**GIVEN DATA**

........

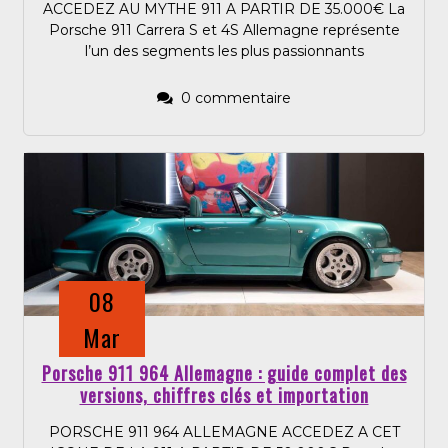
ACCEDEZ AU MYTHE 911 A PARTIR DE 35.000€ La
Porsche 911 Carrera S et 4S Allemagne représente
l’un des segments les plus passionnants
0 commentaire
08
Mar
Porsche 911 964 Allemagne : guide complet des
versions, chiffres clés et importation
PORSCHE 911 964 ALLEMAGNE ACCEDEZ A CET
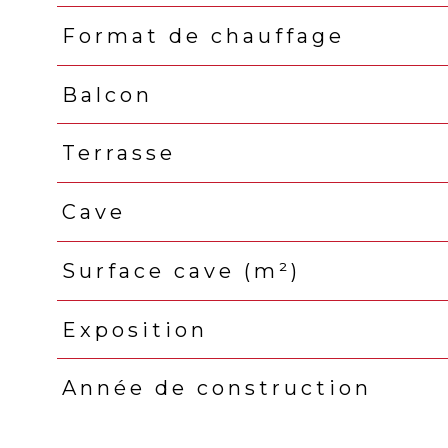
Format de chauffage
Balcon
Terrasse
Cave
Surface cave (m²)
Exposition
Année de construction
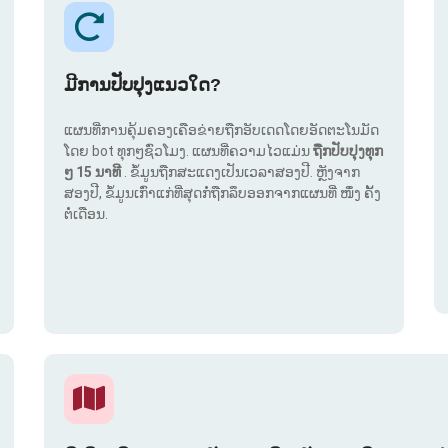
ມີການປັບປຸງແນວໃດ?
ແຜນທີ່ການຄຸ້ມຄອງເຄືອຂ່າຍຖືກອັບເດດໂດຍອັດຕະໂນມັດ
ໂດຍ bot ທຸກໆຊົ່ວໂມງ. ແຜນທີ່ຄວາມໄວແມ່ນ
ຖືກປັບປຸງທຸກ
ໆ 15 ນາທີ
. ຂໍ້ມູນຖືກສະແດງເປັນເວລາສອງປີ. ຫຼັງຈາກ
ສອງປີ, ຂໍ້ມູນເກົ່າແກ່ທີ່ສຸດກໍ່ຖືກລຶບອອກຈາກແຜນທີ່ ໜຶ່ງ ຄັ້ງ
ຕໍ່ເດືອນ.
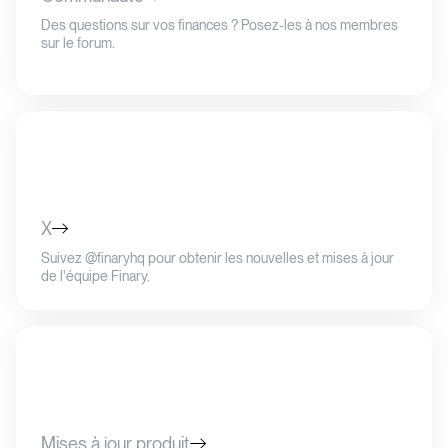
Des questions sur vos finances ? Posez-les à nos membres
sur le forum.
X
Suivez @finaryhq pour obtenir les nouvelles et mises à jour
de l'équipe Finary.
Mises à jour produit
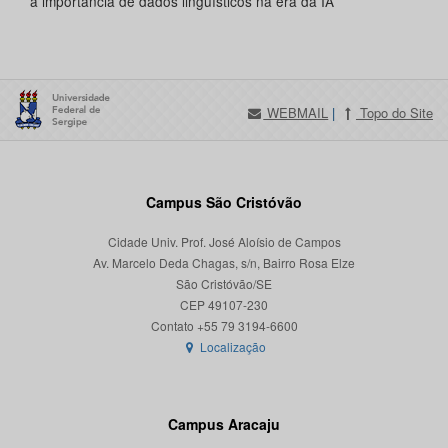
a importância de dados linguísticos na era da IA
WEBMAIL
|
Topo do Site
Campus São Cristóvão
Cidade Univ. Prof. José Aloísio de Campos
Av. Marcelo Deda Chagas, s/n, Bairro Rosa Elze
São Cristóvão/SE
CEP 49107-230
Localização
Campus Aracaju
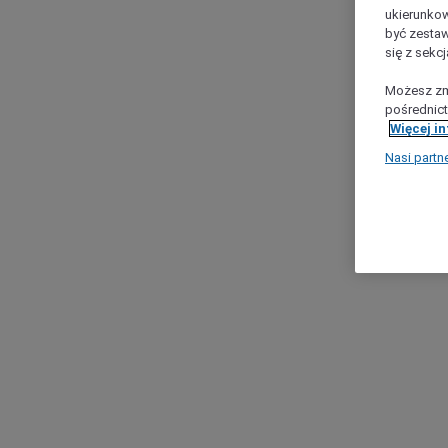
ukierunkow
być zestaw
się z sekcj
Możesz zmi
pośrednict
Więcej i
Nasi partn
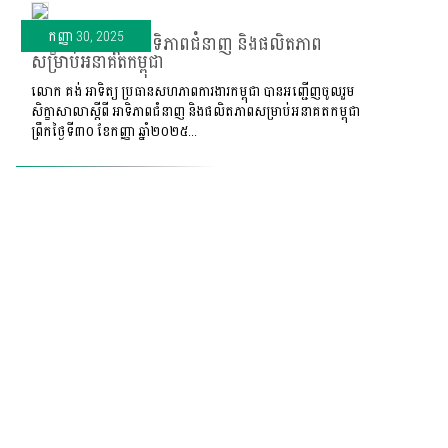
កញ្ញា 30, 2025
សិក្ខាសាលាស្ដីពី អាទិភាពជំនាញ និងផលិតភាព
សម្រាប់អនាគតកម្ពុជា
លោក គង់ អាទិត្យ ប្រធានសហភាពការងារកម្ពុជា បានអញ្ជើញចូលរួម
សិក្ខាសាលាស្ដីពី អាទិភាពជំនាញ និងផលិតភាពសម្រាប់អនាគតកម្ពុជា
ព្រឹកថ្ងៃទី៣០ ខែកញ្ញា ឆ្នាំ២០២៥...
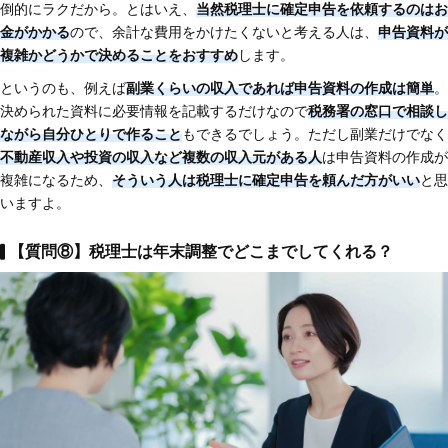
倒的にラクだから。とはいえ、
当然税理士に確定申告を依頼するのはお
金がかかる
ので、余計な費用をかけたくないと考える人は、
申告資料が
複雑かどうかで決めることをおすすめ
します。
というのも、例えば
副業くらいの収入であれば申告資料の作成は簡単
。
決められた資料に必要情報を記載するだけなので
税務署の窓口で相談し
ながら自分ひとりで作ること
もできるでしょう。ただし副業だけでなく
不動産収入や投資の収入など複数の収入元がある人
は申告資料の作成が
複雑になるため、
そういう人は税理士に確定申告を頼んだ方がいい
と思
いますよ。
【質問⑧】税理士は年末調整でどこまでしてくれる？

........

**DIRECTIVE**
Give the entries again without a single change, but with no pictures.

**ANSWER SECTION**
ACCEDEZ AU MYTHE 911 A PARTIR DE 35.000€ La
Porsche 911 Carrera S et 4S Allemagne représente
l’un des segments les plus passionnants
0 commentaire
08
Mar
Porsche 911 964 Allemagne : guide complet des
versions, chiffres clés et importation
PORSCHE 911 964 ALLEMAGNE ACCEDEZ A CET
Format de chauffage
Balcon
Terrasse
Cave
Surface cave (m²)
Exposition
Année de construction
ມີການປັບປຸງແນວໃດ?
ແຜນທີ່ການຄຸ້ມຄອງເຄືອຂ່າຍຖືກອັບເດດໂດຍອັດຕະໂນມັດ
ໂດຍ bot ທຸກໆຊົ່ວໂມງ. ແຜນທີ່ຄວາມໄວແມ່ນ
ຖືກປັບປຸງທຸກ
ໆ 15 ນາທີ
. ຂໍ້ມູນຖືກສະແດງເປັນເວລາສອງປີ. ຫຼັງຈາກ
ສອງປີ, ຂໍ້ມູນເກົ່າແກ່ທີ່ສຸດກໍ່ຖືກລຶບອອກຈາກແຜນທີ່ ໜຶ່ງ ຄັ້ງ
ຕໍ່ເດືອນ.
Des questions sur vos finances ? Posez-les à nos membres
sur le forum.
X
Suivez @finaryhq pour obtenir les nouvelles et mises à jour
de l'équipe Finary.
Mises à jour produit
a importância de dados linguísticos na era da IA
WEBMAIL
|
Topo do Site
Campus São Cristóvão
Cidade Univ. Prof. José Aloísio de Campos
Av. Marcelo Deda Chagas, s/n, Bairro Rosa Elze
São Cristóvão/SE
CEP 49107-230
Localização
Campus Aracaju
ukierunkow
być zestaw
się z sekcj
Możesz zmi
pośrednict
Więcej i
Nasi partn
កញ្ញា 30, 2025
សិក្ខាសាលាស្ដីពី អាទិភាពជំនាញ និងផលិតភាព
សម្រាប់អនាគតកម្ពុជា
លោក គង់ អាទិត្យ ប្រធានសហភាពការងារកម្ពុជា បានអញ្ជើញចូលរួម
សិក្ខាសាលាស្ដីពី អាទិភាពជំនាញ និងផលិតភាពសម្រាប់អនាគតកម្ពុជា
ព្រឹកថ្ងៃទី៣០ ខែកញ្ញា ឆ្នាំ២០២៥...
倒的にラクだから。とはいえ、
当然税理士に確定申告を依頼するのはお
金がかかる
ので、余計な費用をかけたくないと考える人は、
申告資料が
複雑かどうかで決めることをおすすめ
します。
というのも、例えば
副業くらいの収入であれば申告資料の作成は簡単
。
決められた資料に必要情報を記載するだけなので
税務署の窓口で相談し
ながら自分ひとりで作ること
もできるでしょう。ただし副業だけでなく
不動産収入や投資の収入など複数の収入元がある人
は申告資料の作成が
複雑になるため、
そういう人は税理士に確定申告を頼んだ方がいい
と思
いますよ。
【質問⑧】税理士は年末調整でどこまでしてくれる？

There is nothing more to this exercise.